* [WHAT THE TASK ASKS] In the material below, find the line containing "black speaker [104,408,178,492] -> none" and the line containing "pink tissue box", then reproduce exactly both of them and every line between, and nothing else.

* [PROVIDED INFORMATION]
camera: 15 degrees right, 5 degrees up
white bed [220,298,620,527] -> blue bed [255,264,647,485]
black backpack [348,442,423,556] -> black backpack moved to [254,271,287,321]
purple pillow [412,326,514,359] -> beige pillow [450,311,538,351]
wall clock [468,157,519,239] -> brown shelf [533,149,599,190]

* * *

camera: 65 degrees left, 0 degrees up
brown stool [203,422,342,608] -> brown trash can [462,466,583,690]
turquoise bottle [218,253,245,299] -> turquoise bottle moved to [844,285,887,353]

==

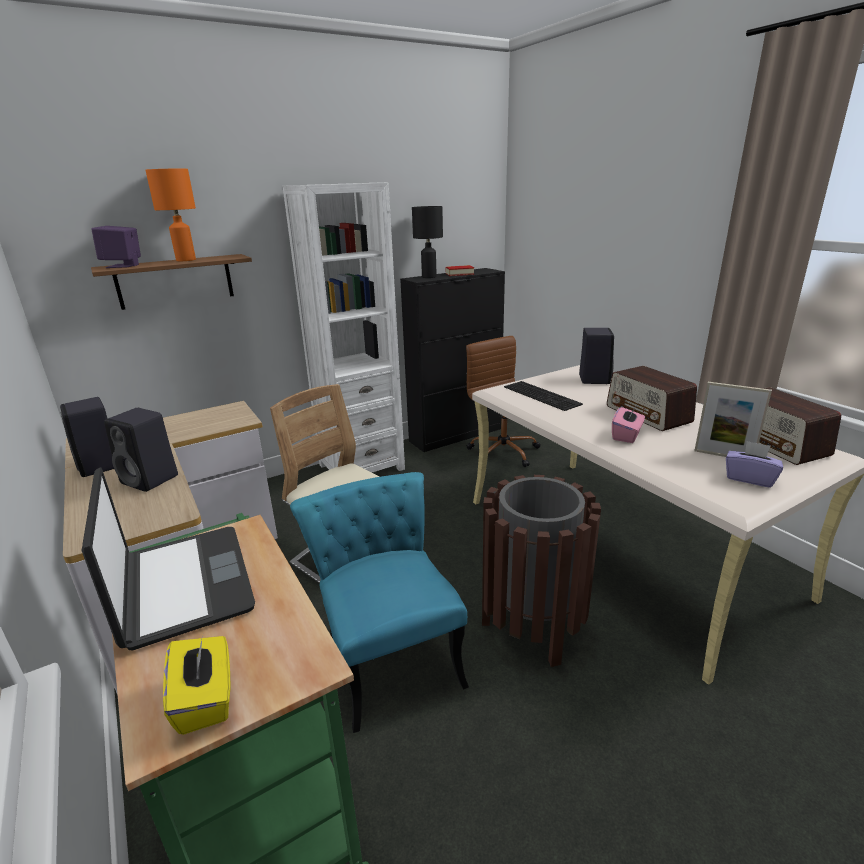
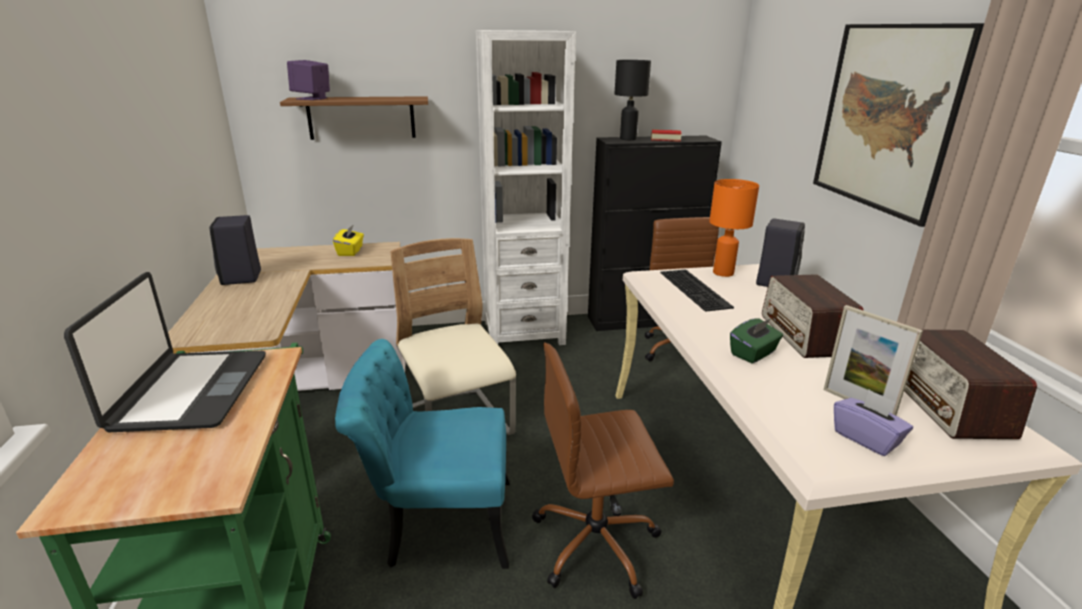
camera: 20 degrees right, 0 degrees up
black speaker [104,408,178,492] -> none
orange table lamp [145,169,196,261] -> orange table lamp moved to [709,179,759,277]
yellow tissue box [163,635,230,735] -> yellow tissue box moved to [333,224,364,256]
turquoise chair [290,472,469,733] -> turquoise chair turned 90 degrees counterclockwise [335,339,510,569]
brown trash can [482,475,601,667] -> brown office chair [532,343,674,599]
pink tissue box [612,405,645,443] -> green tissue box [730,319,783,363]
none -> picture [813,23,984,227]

* [RESULT OF THE TASK]
black speaker [104,408,178,492] -> none
orange table lamp [145,169,196,261] -> orange table lamp moved to [709,179,759,277]
yellow tissue box [163,635,230,735] -> yellow tissue box moved to [333,224,364,256]
turquoise chair [290,472,469,733] -> turquoise chair turned 90 degrees counterclockwise [335,339,510,569]
brown trash can [482,475,601,667] -> brown office chair [532,343,674,599]
pink tissue box [612,405,645,443] -> green tissue box [730,319,783,363]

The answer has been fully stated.